The other big option for creating a mobile website is to send users to a completely different version of your website. There are two ways this can be done – through dynamically serving different versions of your website on the same URLs, and through creating separate mobile URLs.

  • Benefits: One major benefit of mobile versioning is the ease with which mobile versions can be created – they do not require you to re-design your current desktop site. Also, it allows you to create mobile versions of your website, and landing pages, so that your content, and campaigns, are optimized for the user’s specific device.
  • Drawbacks: Improper implementation can cause a host of SEO and user experience issues, including duplicate content, problems with indexation, and split inbound link value. In addition, as mobile usage grows, users will expect individual mobile experiences, not just an abbreviated version of their desktop experience.

Dynamically Serving Mobile Templates

Dynamic serving is essentially a “one URL, different version” option wherein you serve separate templates to users who are on different devices. However, the URLs for each page remain the same. This requires extra technical implementations such as the use of the Vary HTTP header to ensure that search engines are able to properly index your website.

  • Benefits: When the separate versions of each page live on the same URL, it helps search engines consolidate the value of ranking signals to the correct pages. In addition, the mobile versions of each page can be optimized for mobile device users, including improved page load time.
  • Drawbacks: Dynamically serving mobile templates requires extra technical implementations, such as the use of the Vary HTTP header, which can impact other facets of your website. This is especially true if you are using external services such as a CDN to help serve your content to users. In addition, maintaining separate templates for your website may require more ongoing maintenance to ensure their SEO friendliness.

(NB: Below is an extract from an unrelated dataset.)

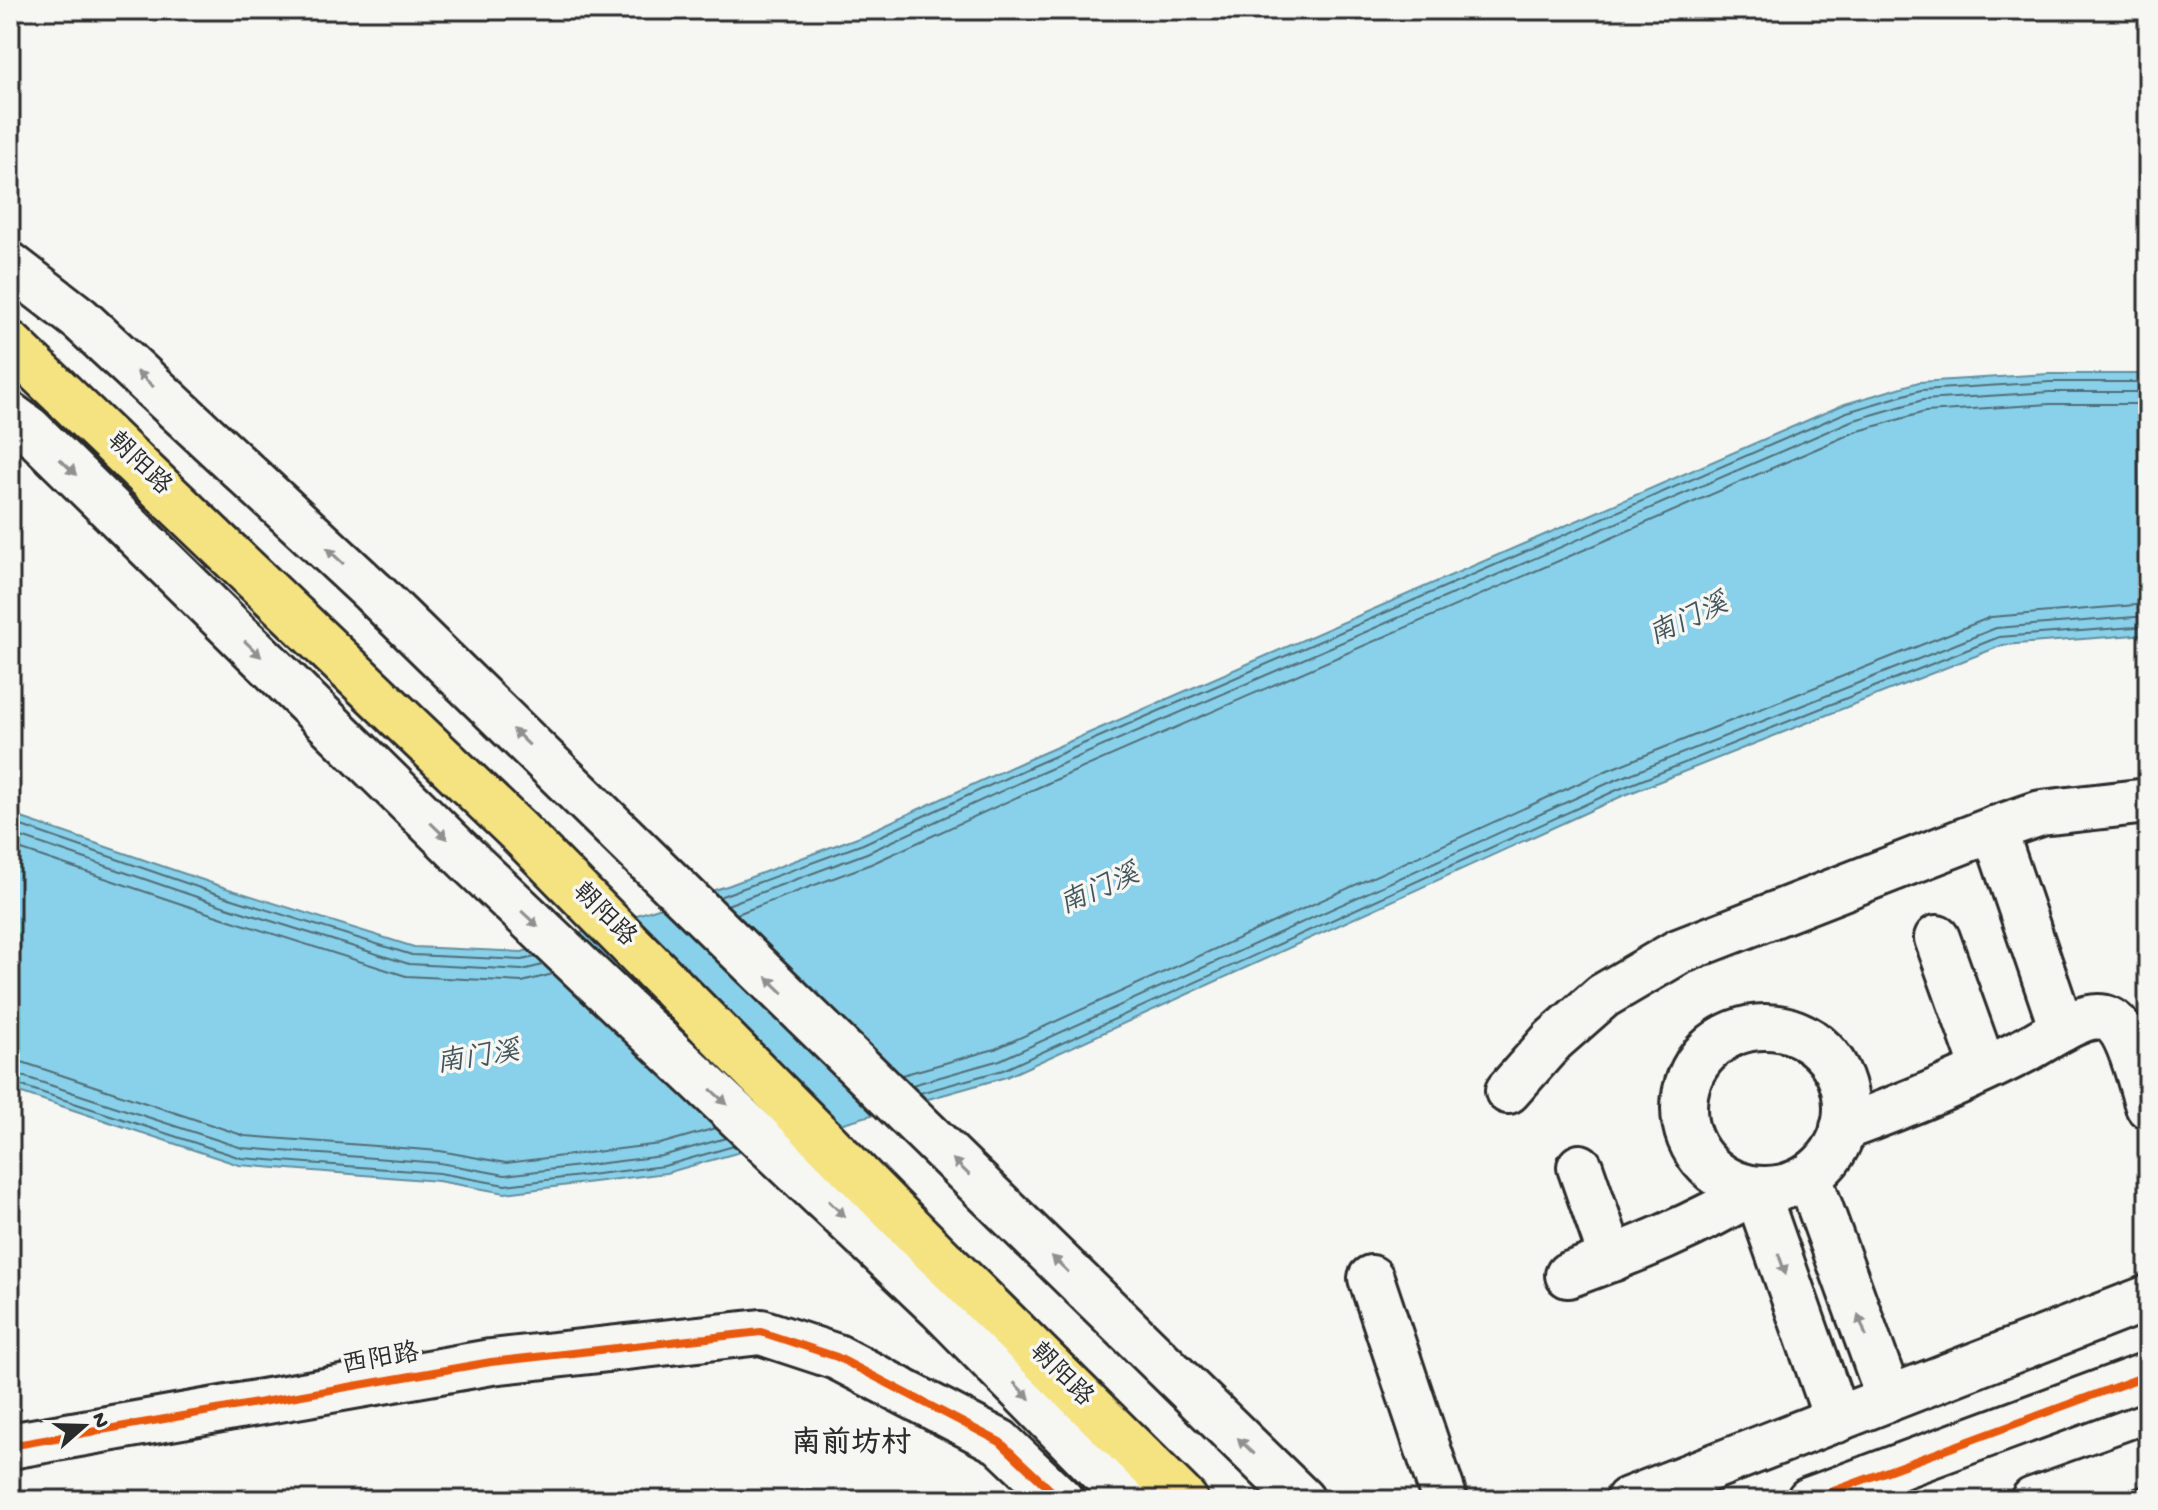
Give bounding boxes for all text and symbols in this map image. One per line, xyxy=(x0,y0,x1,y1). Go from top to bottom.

Using Separate Mobile URLs

This entails creating a separate domain for mobile URLs – for example, m.morevisibility.com. To implement this properly, Google recommends adding a link rel=”alternate” tag on the desktop version of each URL pointing to the mobile URL, and a link rel=”canonical” tag on the mobile version of each URL pointing to the desktop URL.

  • Benefits: Ease of setup – creating one separate design and URL for each page so that you can display a mobile friendly version of your site may require the least amount of resources of all the mobile friendly options. Also, creating a separate mobile version of each page can allow you to tailor the content directly to your mobile audience.
  • Drawbacks: There can be a wide range of issues with the SEO friendliness of both your desktop site and mobile version, if the correct technical implementations are not put in place. Additional ongoing maintenance will be required to ensure that both the desktop version and mobile version of your website are well optimized.

Which Mobile Option is Right for You?

If you’re planning for the future, and have the budget, a responsive website is a great investment. On the other hand, if you are focused on going mobile – now – and intend to use a mobile version as a stepping stone to providing a more optimal mobile experience, mobile versioning is a great first step.

In terms of what type of mobile configuration to consider, this comes down to your resources, the type of content on your website, and your target audience. The goal is to serve your content to users on every device as optimally as possible.